# Given passage:

++++++++

One of the worst feelings when playing a capture-the-flag challenge is the hindsight problem. You spend a few hours on a level—nothing like the amount of time I spent on cnot, not by a fraction—and realize that it was actually pretty easy. But also a brainfuck. That's what ROP's all about, after all!

Anyway, even though I spent a lot of time working on the wrong solution (specifically, I didn't think to bypass ASLR for quite awhile), the process we took of completing the level first without, then with ASLR, is actually a good way to show it, so I'll take the same route on this post.

Before I say anything else, I have to thank HikingPete for being my wingman on this one. Thanks to him, we solved this puzzle much more quickly and, for a short time, were in 3rd place worldwide!

Coincidentally, I've been meaning to write a post on ROP for some time now. I even wrote a vulnerable demo program that I was going to base this on! But, since PlaidCTF gave us this challenge, I thought I'd talk about it instead! This isn't just a writeup, this is designed to be a fairly in-depth primer on return-oriented programming! If you're more interested in the process of solving a CTF level, have a look at my writeup of cnot. :)

What the heck is ROP?

ROP—return-oriented programming—is a modern name for a classic exploit called "return into libc". The idea is that you found an overflow or other type of vulnerability in a program that lets you take control, but you have no reliable way get your code into executable memory (DEP, or data execution prevention, means that you can't run code from anywhere you want anymore).

With ROP, you can pick and choose pieces of code that are already in sections executable memory and followed by a 'return'. Sometimes those pieces are simple, and sometimes they're complicated. In this exercise, we only need the simple stuff, thankfully!

But, we're getting ahead of ourselves. Let's first learn a little more about the stack! I'm not going to spend a ton of time explaining the stack, so if this is unclear, please check out my assembly tutorial.

The stack

I'm sure you've heard of the stack before. Stack overflows? Smashing the stack? But what's it actually mean? If you already know, feel free to treat this as a quick primer, or to just skip right to the next section. Up to you!

++++++++

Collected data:
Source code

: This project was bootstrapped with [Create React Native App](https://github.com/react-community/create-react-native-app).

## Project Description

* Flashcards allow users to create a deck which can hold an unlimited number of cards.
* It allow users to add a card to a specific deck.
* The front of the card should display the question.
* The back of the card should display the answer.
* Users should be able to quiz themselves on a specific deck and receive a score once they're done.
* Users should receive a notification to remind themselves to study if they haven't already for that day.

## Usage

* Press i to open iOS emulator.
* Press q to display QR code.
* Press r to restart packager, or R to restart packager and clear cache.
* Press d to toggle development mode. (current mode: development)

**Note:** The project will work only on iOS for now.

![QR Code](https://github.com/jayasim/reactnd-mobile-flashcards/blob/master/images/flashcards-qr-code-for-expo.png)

++++++++

# Exercises to complete:
1. Decide whether each statement agrees with the passage on return-oriented programming. For each one, answer yes or no and quote the deciding words of the passage.
(a) ROP is a modern name for an older exploit known as "return into libc."
(b) The writer solved this level without help from anyone.
(c) This exercise requires complicated pieces of code.
2. Please transcribe the passage on return-oriented programming between "What the heck" and "you want anymore).", inclusive.
3. According to the passage on return-oriented programming, what does DEP stand for?

# Outputs for the tasks:
1.
(a) Yes: "ROP—return-oriented programming—is a modern name for a classic exploit called "return into libc"."
(b) No: "I have to thank HikingPete for being my wingman on this one."
(c) No: "In this exercise, we only need the simple stuff, thankfully!"

2.
What the heck is ROP?

ROP—return-oriented programming—is a modern name for a classic exploit called "return into libc". The idea is that you found an overflow or other type of vulnerability in a program that lets you take control, but you have no reliable way get your code into executable memory (DEP, or data execution prevention, means that you can't run code from anywhere you want anymore).

3. Data execution prevention.